The US said it would impose "unprecedented financial pressure on Iran." The refusal to grant EU businesses an exemption for Iran sanctions pushes Europe and the US further down a collision course over ties to Tehran.
The United States has rejected a European request for some of its key businesses to be exempt from US sanctions on Iran.
Ministers from Germany, France, the UK and European Union last month requested broad carve-outs from Washington's Iran sanctions for sectors including health care, finance, automotive and energy doing business with Iran.
In a letter to European nations, US Secretary of State Mike Pompeo and Treasury Secretary Steven Mnuchin rejected the appeal, NBC News reported, citing US and European officials.
"We will seek to provide unprecedented financial pressure on the Iranian regime," the letter stated. It also said the United States would only make exemptions if it served its own national security interests.
Washington's refusal, while widely expected, adds to already strained trans-Atlantic relations after President Donald Trump launched repeated verbal broadsides against long-time US allies and threatened to escalate a brewing trade war.
It comes as the Trump administration ramps up pressure on Europe and other countries to cut economic ties with Iran over what Washington called Tehran's support for terrorism and spreading of regional instability.
In May, Pompeo issued a 12-point list of demands from Iran, including halting its ballistic missile program and ending interventions in Syria and Yemen. Analysts and former US officials told DW at the time that the Trump administration revealed that it had little desire for a diplomatic solution, but looked rather to be pursuing a policy of economic pressure designed to topple the Iranian regime.
The letter to European nations said the US would ramp up economic pressure on Iran until there was a "tangible, demonstrable and sustained shift in the policies we have enumerated," NBC reported.
European states have sought to protect their businesses operating in Iran following the Trump administration's withdrawal earlier this year from the Joint Comprehensive Plan of Action (JCPOA), known as the Iran nuclear deal. The US ambassador to Germany, Richard Grenell, in May told German companies to "immediately" wind down their business in Iran.
The JCPOA lifted punishing nuclear-related international sanctions on Tehran in exchange for it agreeing to dismantle its nuclear program and subjecting it to extensive monitoring and evaluation. The United States, Germany, France, UK, Russia, China and the European Union signed the deal with Iran.
Washington's rejection of the exemption requests means that European companies that rushed to do business with Iran following the lifting of sanctions could be subjected to extra-territorial enforcement of US sanctions and be cut off from the US-dominated world financial system.
The first round of US sanctions on Iran goes into effect in August, followed by ones targeting Iran's oil exports in November.

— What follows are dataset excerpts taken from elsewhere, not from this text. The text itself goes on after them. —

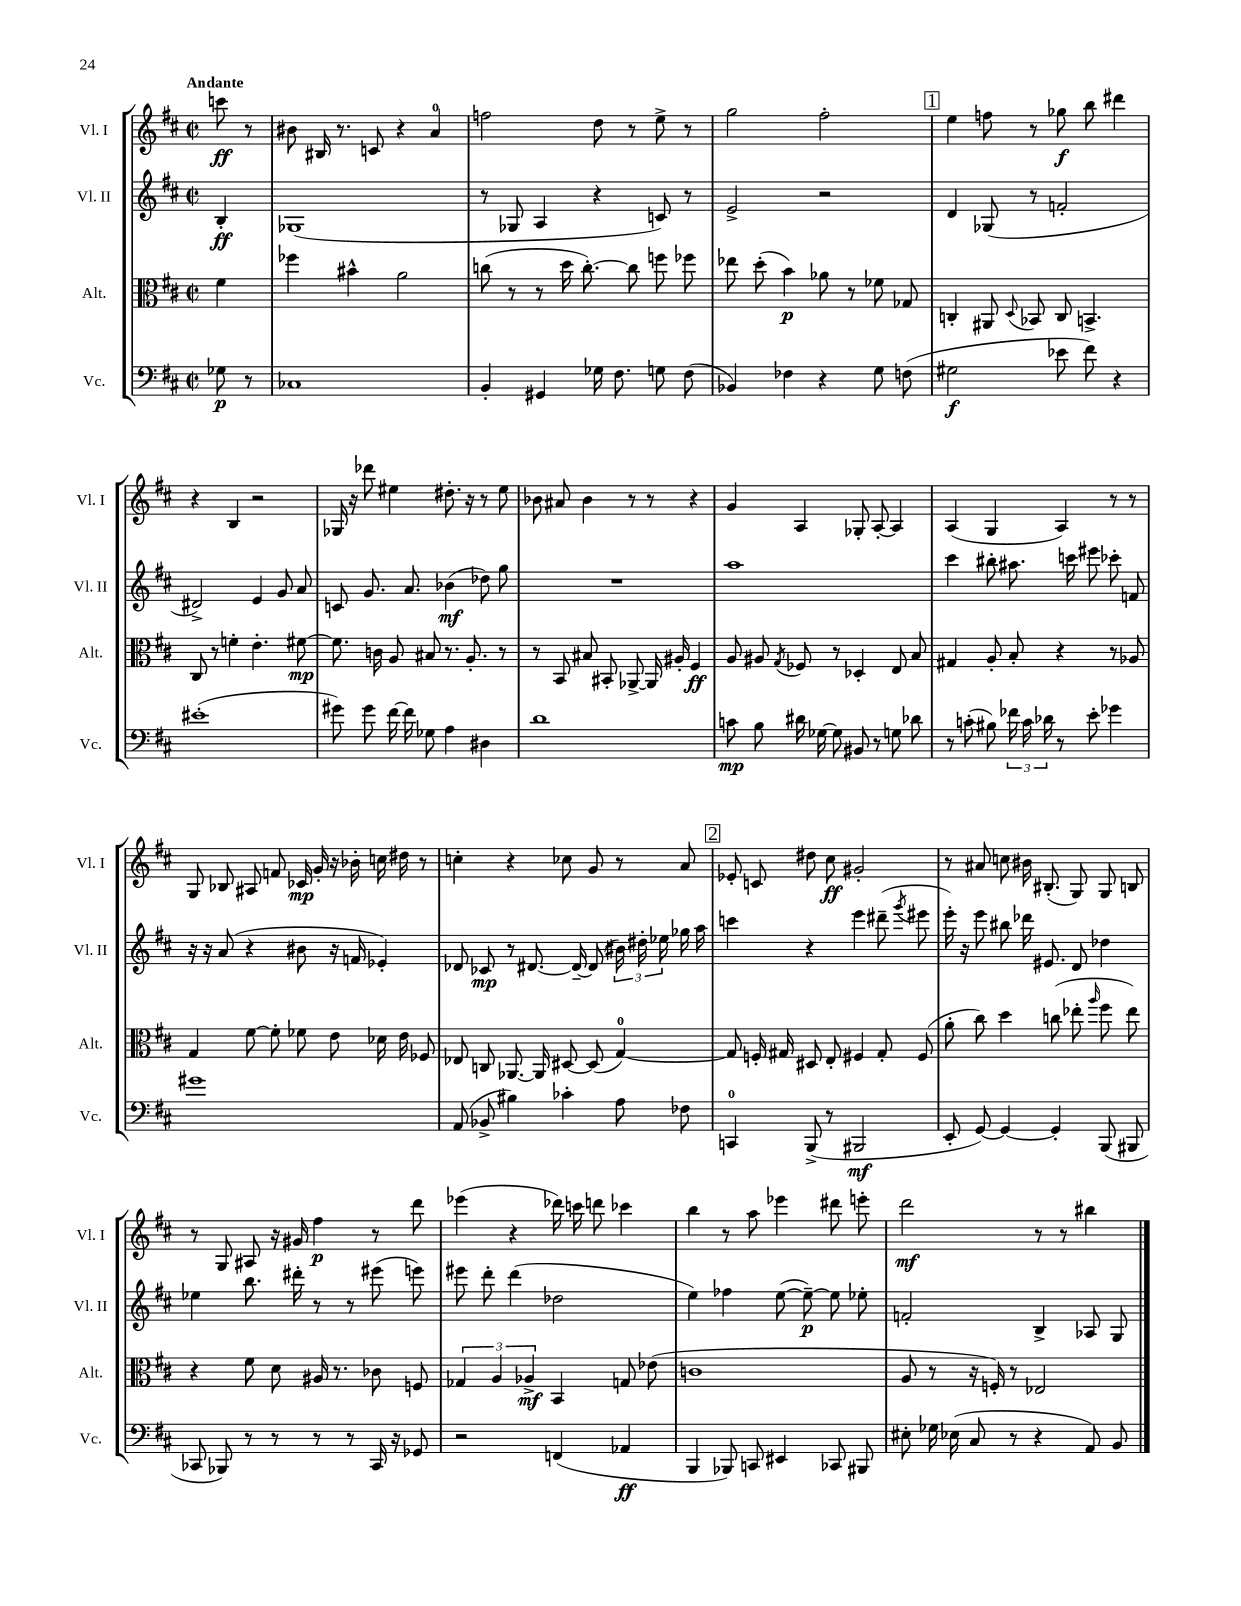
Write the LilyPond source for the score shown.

<<
\new StaffGroup <<
\new Staff = "s0" \with { instrumentName = "Vl. I" shortInstrumentName = "Vl. I" } {
    \clef treble \key d \major \defaultTimeSignature \time 2/2 \partial 4 \tempo "Andante"
    \autoBeamOff c'''8\ff r8 |
    bis'8 bis16 r8. c'8 r4 a'4-0 |
    f''2 d''8 r8 e''8-> r8 |
    g''2 fis''2-. |
    \mark \markup { \box "1" } e''4 f''8 r8 ges''8\f b''8 dis'''4 |
    r4 b4 r2 |
    ges16 r16 des'''8 eis''4 dis''8.-. r16 r8 eis''8 |
    bes'8 ais'8 bes'4 r8 r8 r4 |
    g'4 a4 ges8-. a8~-. a4 |
    a4( g4 a4) r8 r8 |
    g8 bes8 ais8 f'8 ces'16\mp g'16-. r16 bes'16-. c''16 dis''16 r8 |
    c''4-. r4 ces''8 g'8 r8 a'8 |
    \mark \markup { \box "2" } ees'8-. c'8 dis''8 cis''8\ff gis'2-. |
    r8 ais'8 c''8 bis'16 bis8.-.( g8) g8 b8 |
    r8 g8 ais8 r16 gis'16 fis''4\p r8 d'''8 |
    ees'''4( r4 des'''16) c'''16 d'''8 ces'''4 |
    b''4 r8 a''8 ees'''4 dis'''8 e'''8-. |
    d'''2\mf r8 r8 bis''4 \bar "|." |
}
\new Staff = "s1" \with { instrumentName = "Vl. II" shortInstrumentName = "Vl. II" } {
    \clef treble \key d \major \defaultTimeSignature \time 2/2 \partial 4
    \autoBeamOff b4-.\ff |
    ges1( |
    r8 ges8 a4 r4 c'8) r8 |
    e'2-> r2 |
    \mark \markup { \box "1" } d'4 ges8( r8 f'2-. |
    dis'2->) e'4 g'8 a'8 |
    c'8 g'8. a'8. bes'4\mf( des''8) g''8 |
    R1 |
    a''1 |
    cis'''4 bis''8-. ais''8. c'''16 eis'''8 ces'''8-. f'8 |
    r16 r16 a'8( r4 bis'8 r16 f'16 ees'4-.) |
    des'8 ces'8\mp r8 dis'8.~ dis'16~-- dis'8( \tuplet 3/2 { bis'16) dis''16-. ees''16 } ges''16 a''16 |
    \mark \markup { \box "2" } c'''4 r4 e'''4 dis'''8--( \acciaccatura { g'''8 } eis'''8 |
    e'''16-.) r16 e'''8 bis''8 des'''16 eis'8. d'8 des''4 |
    ees''4 b''8. dis'''16-. r8 r8 eis'''8( e'''8) |
    eis'''8 d'''8-. d'''4( des''2 |
    e''4) fes''4 e''8~( e''8~--\p) e''8 ees''8-. |
    f'2-. b4-> aes8 g8 \bar "|." |
}
\new Staff = "s2" \with { instrumentName = "Alt." shortInstrumentName = "Alt." } {
    \clef alto \key d \major \defaultTimeSignature \time 2/2 \partial 4
    \autoBeamOff fis'4 |
    fes''4 bis'4-^ a'2 |
    c''8( r8 r8 d''16 c''8.~-.) c''8 f''8 fes''8 |
    ees''8 d''8-.( b'4\p) aes'8 r8 fes'8 ges8 |
    \mark \markup { \box "1" } c4-. ais,8 \appoggiatura { d8 } bes,8 c8 b,4.-> |
    cis8 r8 f'4-. e'4.-. fis'8~\mp |
    fis'8. c'16 a8 bis8 r8. a8.-. r8 |
    r8 b,8 bis8 bis,8-. aes,8~-> aes,16 ais16-. fis4\ff |
    a8 ais8 \acciaccatura { g8 } fes8 r8 des4-. e8 b8 |
    gis4 a8-. b8-. r4 r8 aes8 |
    g4 fis'8~ fis'8-. fes'8 e'8 des'16 e'16 fes8 |
    ees8 c8 aes,8.~ aes,16 dis8~ dis8( g4-0~) |
    \mark \markup { \box "2" } g8 f16-. gis16 dis8 e8-. fis4 gis8-. fis8( |
    a'8-. cis''8) d''4 c''8( ees''8-. \grace { a''16 } fis''8 ees''8) |
    r4 fis'8 d'8 ais16 r8. ces'8 f8 |
    \tuplet 3/2 { ges4 a4 aes4->\mf } b,4 g8 ees'8( |
    c'1 |
    a8 r8 r16 f16-.) r8 ees2 \bar "|." |
}
\new Staff = "s3" \with { instrumentName = "Vc." shortInstrumentName = "Vc." } {
    \clef bass \key d \major \defaultTimeSignature \time 2/2 \partial 4
    \autoBeamOff ges8\p r8 |
    ces1 |
    b,4-. gis,4 ges16 fis8. g8 fis8( |
    bes,4) fes4 r4 g8 f8( |
    \mark \markup { \box "1" } gis2\f ees'8 fis'8) r4 |
    eis'1-.( |
    gis'8) gis'8 fis'16~ fis'16 ges8 a4 dis4 |
    d'1 |
    c'8\mp b8 dis'16 ges16~ ges8 bis,8 r8 g8 des'8 |
    r8 c'8-.( bis8) \tuplet 3/2 { fes'16 c'16 des'16 } r8 e'8-. ges'4 |
    gis'1 |
    a,8( bes,8-> bis4) ces'4-. a8 fes8 |
    \mark \markup { \box "2" } c,4-0 b,,8->( r8 bis,,2\mf |
    e,8-. g,8~) g,4~ g,4-. b,,8( bis,,8 |
    ces,8 bes,,8) r8 r8 r8 r8 ces,16 r16 ges,8 |
    r2 f,4( aes,4\ff |
    b,,4 bes,,8) c,8 eis,4 ces,8 bis,,8 |
    eis8-. ges16 ees16( cis8 r8 r4 a,8) b,8 \bar "|." |
}
>>
>>
\layout { \context { \Score \remove "Bar_number_engraver" } }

A number of European businesses have already exited or announced plans to reduce their activity in the Iranian market over concerns about US sanctions.

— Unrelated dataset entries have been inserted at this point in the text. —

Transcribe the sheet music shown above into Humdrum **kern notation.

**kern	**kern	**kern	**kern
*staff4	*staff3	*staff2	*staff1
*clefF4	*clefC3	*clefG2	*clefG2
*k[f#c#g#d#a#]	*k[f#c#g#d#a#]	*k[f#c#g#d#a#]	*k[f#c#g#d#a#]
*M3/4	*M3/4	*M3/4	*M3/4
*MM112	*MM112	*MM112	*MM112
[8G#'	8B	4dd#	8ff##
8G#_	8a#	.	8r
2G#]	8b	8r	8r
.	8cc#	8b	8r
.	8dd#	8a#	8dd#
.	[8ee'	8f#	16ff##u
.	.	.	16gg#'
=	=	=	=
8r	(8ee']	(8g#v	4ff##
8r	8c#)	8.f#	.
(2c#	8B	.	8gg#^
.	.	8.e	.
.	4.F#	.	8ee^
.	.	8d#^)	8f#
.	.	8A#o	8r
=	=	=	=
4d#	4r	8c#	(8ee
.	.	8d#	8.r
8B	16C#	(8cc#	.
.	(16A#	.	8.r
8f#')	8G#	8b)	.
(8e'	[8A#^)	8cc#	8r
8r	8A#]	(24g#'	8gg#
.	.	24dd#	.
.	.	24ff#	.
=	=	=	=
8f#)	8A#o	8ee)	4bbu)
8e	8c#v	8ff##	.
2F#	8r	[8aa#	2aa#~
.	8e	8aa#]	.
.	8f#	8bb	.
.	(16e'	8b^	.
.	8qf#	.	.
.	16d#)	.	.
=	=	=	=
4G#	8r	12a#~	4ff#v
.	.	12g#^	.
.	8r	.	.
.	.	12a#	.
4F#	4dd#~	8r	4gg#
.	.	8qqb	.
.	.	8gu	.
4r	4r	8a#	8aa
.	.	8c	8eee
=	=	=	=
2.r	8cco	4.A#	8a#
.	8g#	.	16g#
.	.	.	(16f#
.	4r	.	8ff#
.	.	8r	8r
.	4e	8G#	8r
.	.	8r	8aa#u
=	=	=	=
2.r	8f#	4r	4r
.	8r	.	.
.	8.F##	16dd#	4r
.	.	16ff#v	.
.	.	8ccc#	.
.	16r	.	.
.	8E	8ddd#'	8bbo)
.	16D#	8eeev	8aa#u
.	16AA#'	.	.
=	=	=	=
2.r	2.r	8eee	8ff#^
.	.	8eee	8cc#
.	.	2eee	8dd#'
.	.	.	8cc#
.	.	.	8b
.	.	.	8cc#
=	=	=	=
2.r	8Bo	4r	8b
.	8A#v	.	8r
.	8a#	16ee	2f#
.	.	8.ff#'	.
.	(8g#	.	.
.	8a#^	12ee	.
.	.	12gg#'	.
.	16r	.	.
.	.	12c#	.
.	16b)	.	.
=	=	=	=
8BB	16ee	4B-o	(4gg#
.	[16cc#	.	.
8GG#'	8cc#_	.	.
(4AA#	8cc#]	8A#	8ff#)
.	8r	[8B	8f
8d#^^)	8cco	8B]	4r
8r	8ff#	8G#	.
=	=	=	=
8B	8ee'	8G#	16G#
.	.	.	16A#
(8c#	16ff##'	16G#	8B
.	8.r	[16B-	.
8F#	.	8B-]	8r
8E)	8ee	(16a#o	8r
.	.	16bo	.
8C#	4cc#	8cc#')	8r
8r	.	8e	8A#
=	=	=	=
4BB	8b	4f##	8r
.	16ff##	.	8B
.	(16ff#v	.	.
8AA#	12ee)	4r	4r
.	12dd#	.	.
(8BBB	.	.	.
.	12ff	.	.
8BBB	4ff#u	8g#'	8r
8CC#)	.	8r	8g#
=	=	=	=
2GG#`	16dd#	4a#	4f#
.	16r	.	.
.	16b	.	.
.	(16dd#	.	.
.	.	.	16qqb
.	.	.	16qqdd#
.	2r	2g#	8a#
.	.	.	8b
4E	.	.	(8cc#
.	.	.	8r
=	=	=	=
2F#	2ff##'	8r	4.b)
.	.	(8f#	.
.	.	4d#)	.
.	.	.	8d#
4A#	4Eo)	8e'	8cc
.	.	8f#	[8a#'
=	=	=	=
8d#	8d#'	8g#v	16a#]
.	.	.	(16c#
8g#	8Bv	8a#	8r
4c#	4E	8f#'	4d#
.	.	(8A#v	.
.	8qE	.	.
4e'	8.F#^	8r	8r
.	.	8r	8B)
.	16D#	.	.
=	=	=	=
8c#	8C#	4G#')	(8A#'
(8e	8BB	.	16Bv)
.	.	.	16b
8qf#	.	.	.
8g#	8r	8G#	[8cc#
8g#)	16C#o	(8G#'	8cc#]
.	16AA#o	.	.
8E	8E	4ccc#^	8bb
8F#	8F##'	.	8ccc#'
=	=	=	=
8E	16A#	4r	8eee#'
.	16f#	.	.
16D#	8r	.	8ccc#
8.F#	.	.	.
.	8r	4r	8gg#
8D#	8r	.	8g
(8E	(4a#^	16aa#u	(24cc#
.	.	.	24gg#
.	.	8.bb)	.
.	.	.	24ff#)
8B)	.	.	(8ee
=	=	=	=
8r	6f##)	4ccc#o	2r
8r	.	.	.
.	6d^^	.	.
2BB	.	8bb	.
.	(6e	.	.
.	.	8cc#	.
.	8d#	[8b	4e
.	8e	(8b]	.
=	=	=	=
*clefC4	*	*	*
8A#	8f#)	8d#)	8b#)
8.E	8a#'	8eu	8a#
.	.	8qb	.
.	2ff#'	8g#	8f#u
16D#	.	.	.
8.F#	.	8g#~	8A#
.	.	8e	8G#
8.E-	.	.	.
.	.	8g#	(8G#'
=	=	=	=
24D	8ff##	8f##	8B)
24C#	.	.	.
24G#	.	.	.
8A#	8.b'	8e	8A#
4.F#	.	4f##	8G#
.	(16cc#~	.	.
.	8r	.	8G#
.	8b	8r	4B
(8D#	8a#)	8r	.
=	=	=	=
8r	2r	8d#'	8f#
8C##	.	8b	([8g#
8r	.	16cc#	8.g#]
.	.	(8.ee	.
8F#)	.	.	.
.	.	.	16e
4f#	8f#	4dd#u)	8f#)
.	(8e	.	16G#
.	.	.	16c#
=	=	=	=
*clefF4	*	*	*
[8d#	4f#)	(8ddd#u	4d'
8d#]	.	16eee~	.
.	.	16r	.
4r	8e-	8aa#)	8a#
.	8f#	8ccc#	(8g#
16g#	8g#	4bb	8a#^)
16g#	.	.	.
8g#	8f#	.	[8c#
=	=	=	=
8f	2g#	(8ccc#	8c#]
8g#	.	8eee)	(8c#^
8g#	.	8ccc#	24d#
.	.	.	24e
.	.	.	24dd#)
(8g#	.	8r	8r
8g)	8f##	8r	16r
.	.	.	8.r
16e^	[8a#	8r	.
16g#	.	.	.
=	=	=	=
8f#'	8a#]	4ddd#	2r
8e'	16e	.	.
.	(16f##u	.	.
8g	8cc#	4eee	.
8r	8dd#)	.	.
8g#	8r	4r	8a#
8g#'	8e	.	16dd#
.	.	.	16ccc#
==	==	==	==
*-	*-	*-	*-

The US sanctions also pummeled the Iranian currency, stoked inflation and put pressure on the Iranian government, which is demanding Europe provide economic relief.
The EU is scrambling to ensure Iran remains in the nuclear deal despite the US withdrawal and declaration of economic war on the Islamic Republic.
European plans center on the possibility of providing non-dollar denominated finance to Iran, direct central bank payments for oil exports and other financial and economic measures.
The EU also updating a so-called "blocking statute" that would protect EU firms that do business with Iran from US extra-territorial sanctions.
In the absence of economic relief, Iran may withdraw from the nuclear deal as hardliners in Tehran become more empowered by the US position.
However, some analysts have pointed out that Iran may opt for strategic patience, betting that Trump will not get re-elected in two years.